━━ Input records ━━

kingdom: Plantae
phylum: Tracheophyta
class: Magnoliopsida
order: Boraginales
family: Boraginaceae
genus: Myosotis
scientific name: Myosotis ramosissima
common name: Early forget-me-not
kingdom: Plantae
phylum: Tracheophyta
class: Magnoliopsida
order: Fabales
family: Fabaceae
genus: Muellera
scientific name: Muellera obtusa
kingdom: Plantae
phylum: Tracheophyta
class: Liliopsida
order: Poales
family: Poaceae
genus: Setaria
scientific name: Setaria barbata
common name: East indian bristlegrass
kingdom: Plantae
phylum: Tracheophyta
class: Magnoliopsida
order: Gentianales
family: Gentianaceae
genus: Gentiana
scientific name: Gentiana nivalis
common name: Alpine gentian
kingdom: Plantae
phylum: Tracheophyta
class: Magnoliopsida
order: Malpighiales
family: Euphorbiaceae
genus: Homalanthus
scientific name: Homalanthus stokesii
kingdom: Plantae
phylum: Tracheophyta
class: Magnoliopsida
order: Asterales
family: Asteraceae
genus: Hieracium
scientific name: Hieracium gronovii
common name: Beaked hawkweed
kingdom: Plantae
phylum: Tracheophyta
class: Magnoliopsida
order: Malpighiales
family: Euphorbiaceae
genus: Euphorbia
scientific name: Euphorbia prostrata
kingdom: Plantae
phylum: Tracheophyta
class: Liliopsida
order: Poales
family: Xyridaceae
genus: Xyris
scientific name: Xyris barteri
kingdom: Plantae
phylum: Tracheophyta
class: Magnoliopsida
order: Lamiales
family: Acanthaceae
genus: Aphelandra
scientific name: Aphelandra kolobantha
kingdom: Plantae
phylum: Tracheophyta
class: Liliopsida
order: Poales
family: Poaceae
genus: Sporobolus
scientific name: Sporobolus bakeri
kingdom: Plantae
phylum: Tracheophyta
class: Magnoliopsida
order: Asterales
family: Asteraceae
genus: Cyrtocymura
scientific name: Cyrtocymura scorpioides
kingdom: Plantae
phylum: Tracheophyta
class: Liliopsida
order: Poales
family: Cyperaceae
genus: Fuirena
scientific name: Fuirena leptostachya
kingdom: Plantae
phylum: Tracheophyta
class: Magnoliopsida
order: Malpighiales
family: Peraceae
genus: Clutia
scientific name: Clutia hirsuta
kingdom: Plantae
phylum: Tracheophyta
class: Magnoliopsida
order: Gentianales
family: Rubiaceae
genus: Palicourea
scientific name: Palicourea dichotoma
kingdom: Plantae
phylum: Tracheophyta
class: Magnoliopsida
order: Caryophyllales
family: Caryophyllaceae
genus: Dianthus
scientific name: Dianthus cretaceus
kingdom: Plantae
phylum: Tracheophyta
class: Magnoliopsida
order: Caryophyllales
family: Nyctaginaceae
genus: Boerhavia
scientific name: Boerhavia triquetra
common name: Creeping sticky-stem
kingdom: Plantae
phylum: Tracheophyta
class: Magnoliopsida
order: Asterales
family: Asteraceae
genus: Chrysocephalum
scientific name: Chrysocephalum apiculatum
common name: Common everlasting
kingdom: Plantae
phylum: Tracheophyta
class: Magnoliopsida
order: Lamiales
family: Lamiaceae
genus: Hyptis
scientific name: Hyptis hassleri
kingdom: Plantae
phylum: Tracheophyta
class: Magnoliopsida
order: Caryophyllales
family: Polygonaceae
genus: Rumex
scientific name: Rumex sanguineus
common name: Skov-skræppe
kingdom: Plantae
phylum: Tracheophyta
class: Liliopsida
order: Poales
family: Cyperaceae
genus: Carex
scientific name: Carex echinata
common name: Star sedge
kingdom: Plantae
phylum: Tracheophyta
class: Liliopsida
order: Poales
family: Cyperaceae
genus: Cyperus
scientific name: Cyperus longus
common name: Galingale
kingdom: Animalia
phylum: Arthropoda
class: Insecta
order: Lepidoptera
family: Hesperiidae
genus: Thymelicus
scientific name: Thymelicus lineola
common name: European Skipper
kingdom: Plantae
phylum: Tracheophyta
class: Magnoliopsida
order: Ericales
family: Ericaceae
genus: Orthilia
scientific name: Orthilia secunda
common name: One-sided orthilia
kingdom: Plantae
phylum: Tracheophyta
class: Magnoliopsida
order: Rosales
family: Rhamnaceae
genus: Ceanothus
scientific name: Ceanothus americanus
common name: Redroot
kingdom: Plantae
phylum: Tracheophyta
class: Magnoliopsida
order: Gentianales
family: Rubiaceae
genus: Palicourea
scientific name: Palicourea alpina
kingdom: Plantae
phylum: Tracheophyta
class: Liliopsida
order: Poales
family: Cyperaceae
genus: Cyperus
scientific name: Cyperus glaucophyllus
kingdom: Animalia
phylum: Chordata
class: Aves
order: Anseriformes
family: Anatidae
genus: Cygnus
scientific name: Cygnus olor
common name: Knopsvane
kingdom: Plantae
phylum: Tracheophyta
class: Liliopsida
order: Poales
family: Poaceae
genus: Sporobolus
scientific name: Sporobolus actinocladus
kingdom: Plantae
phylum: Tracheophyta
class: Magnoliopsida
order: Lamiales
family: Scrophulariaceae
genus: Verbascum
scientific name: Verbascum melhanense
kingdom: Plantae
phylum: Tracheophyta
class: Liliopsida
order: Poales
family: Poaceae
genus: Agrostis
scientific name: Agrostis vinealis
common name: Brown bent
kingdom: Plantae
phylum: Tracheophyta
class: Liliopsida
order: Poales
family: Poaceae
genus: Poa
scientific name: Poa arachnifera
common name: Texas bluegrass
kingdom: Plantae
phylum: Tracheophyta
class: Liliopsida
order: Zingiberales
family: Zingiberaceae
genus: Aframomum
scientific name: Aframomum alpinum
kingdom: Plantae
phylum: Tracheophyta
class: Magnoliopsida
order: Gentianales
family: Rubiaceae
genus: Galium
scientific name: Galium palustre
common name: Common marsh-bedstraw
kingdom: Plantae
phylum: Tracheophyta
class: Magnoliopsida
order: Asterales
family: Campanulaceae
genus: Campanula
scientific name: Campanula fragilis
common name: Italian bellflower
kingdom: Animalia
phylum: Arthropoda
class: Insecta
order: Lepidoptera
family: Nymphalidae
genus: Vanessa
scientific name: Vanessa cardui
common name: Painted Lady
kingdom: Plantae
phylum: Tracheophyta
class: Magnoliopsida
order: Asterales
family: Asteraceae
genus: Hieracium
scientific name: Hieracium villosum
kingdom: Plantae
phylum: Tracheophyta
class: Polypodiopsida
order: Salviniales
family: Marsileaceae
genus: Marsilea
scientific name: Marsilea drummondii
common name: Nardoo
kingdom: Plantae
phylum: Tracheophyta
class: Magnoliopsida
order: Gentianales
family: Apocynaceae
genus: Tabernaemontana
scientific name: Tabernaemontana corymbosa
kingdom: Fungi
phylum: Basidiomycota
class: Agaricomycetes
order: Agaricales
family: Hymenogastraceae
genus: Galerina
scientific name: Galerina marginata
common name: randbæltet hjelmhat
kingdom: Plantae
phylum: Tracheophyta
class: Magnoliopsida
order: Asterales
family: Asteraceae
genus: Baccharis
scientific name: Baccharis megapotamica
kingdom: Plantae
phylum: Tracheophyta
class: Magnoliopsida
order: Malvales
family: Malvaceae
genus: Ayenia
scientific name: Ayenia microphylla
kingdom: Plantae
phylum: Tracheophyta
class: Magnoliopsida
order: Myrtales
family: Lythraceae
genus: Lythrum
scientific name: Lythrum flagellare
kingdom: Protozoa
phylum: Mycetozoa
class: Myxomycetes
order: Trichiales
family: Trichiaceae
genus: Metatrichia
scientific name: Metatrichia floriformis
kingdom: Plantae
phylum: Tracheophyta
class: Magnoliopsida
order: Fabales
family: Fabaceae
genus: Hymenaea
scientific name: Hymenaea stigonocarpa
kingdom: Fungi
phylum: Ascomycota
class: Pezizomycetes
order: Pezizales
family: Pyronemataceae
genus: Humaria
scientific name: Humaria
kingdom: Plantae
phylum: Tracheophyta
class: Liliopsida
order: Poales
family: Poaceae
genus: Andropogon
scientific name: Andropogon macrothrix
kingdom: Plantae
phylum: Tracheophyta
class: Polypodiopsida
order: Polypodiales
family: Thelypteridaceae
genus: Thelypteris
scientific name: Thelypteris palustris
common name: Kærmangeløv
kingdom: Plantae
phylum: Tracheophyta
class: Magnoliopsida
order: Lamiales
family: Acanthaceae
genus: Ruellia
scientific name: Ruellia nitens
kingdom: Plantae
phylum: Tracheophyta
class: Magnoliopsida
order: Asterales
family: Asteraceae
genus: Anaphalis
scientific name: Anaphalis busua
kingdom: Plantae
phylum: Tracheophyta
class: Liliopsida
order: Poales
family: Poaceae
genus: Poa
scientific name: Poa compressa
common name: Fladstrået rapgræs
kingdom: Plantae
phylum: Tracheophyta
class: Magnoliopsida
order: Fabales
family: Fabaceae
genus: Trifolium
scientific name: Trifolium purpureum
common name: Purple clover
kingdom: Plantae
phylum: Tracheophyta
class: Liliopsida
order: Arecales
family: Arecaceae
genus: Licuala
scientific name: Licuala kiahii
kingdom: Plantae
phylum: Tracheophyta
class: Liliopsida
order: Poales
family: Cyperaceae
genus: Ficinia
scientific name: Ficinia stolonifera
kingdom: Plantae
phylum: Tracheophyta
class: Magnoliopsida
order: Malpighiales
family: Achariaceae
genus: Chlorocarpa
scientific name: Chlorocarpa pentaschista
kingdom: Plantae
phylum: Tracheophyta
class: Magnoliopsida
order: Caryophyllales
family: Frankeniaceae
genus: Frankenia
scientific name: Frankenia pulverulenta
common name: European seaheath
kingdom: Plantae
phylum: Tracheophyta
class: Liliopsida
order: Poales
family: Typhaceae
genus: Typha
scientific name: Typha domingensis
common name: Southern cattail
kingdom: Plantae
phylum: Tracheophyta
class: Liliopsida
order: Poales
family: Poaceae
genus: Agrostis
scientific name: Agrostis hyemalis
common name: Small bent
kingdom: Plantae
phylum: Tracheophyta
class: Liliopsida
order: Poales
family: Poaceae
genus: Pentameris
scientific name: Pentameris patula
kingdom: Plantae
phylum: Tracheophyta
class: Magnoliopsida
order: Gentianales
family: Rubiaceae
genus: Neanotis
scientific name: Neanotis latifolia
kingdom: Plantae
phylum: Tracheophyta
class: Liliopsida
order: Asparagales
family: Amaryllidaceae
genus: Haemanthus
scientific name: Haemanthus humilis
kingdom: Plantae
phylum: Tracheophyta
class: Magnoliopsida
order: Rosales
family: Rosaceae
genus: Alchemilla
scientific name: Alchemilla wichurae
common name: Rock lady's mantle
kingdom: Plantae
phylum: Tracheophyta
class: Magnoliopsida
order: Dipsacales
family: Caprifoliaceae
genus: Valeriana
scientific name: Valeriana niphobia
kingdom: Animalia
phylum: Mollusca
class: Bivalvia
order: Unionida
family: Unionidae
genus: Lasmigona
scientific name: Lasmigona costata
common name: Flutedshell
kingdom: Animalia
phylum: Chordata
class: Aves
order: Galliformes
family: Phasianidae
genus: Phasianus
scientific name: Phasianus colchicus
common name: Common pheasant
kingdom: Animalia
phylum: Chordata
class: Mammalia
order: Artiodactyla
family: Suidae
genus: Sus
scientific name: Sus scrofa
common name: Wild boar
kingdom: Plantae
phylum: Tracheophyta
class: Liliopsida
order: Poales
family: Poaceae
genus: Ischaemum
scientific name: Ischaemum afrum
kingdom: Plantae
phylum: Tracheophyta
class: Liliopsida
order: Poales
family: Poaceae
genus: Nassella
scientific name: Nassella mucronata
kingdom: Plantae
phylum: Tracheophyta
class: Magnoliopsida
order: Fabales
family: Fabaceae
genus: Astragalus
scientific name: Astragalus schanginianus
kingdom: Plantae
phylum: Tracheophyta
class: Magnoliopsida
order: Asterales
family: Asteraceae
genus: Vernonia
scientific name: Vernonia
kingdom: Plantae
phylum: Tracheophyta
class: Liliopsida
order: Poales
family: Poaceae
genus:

━━━

» Task:
How many lines of the records contain the string "Agrostis"? Reply with the number only.

» Solution for this exercise:
4